Verticalization of bacterial biofilms

TL;DR

This study uncovers the physical mechanisms behind the vertical growth of bacterial biofilms, highlighting how cell length and mechanical instabilities influence biofilm structure and expansion.

Contribution

It introduces a combined agent-based and continuum model to explain biofilm verticalization and predicts how cell length affects biofilm morphology and growth dynamics.

Findings

Verticalization driven by mechanical instabilities varies with cell length.

Longer cells lead to faster, flatter biofilm expansion.
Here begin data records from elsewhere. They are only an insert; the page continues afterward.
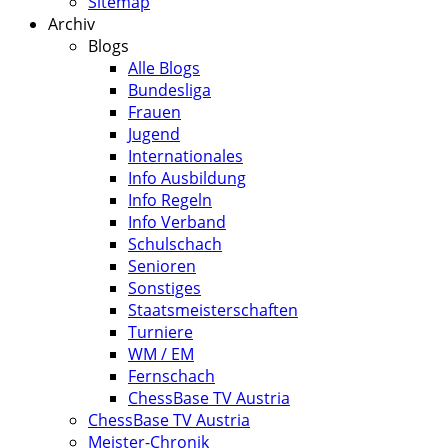
Sitemap
Archiv
Blogs
Alle Blogs
Bundesliga
Frauen
Jugend
Internationales
Info Ausbildung
Info Regeln
Info Verband
Schulschach
Senioren
Sonstiges
Staatsmeisterschaften
Turniere
WM / EM
Fernschach
ChessBase TV Austria
ChessBase TV Austria
Meister-Chronik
Chemical modulation of cell length alters biofilm development.

Abstract

Biofilms are communities of bacteria adhered to surfaces. Recently, biofilms of rod-shaped bacteria were observed at single-cell resolution and shown to develop from a disordered, two-dimensional layer of founder cells into a three-dimensional structure with a vertically-aligned core. Here, we elucidate the physical mechanism underpinning this transition using a combination of agent-based and continuum modeling. We find that verticalization proceeds through a series of localized mechanical instabilities on the cellular scale. For short cells, these instabilities are primarily triggered by cell division, whereas long cells are more likely to be peeled off the surface by nearby vertical cells, creating an "inverse domino effect". The interplay between cell growth and cell verticalization gives rise to an exotic mechanical state in which the effective surface pressure becomes constant throughout the growing core of the biofilm surface layer. This dynamical isobaricity determines the expansion speed of a biofilm cluster and thereby governs how cells access the third dimension. In particular, theory predicts that a longer average cell length yields more rapidly expanding, flatter biofilms. We experimentally show that such changes in biofilm development occur by exploiting chemicals that modulate cell length.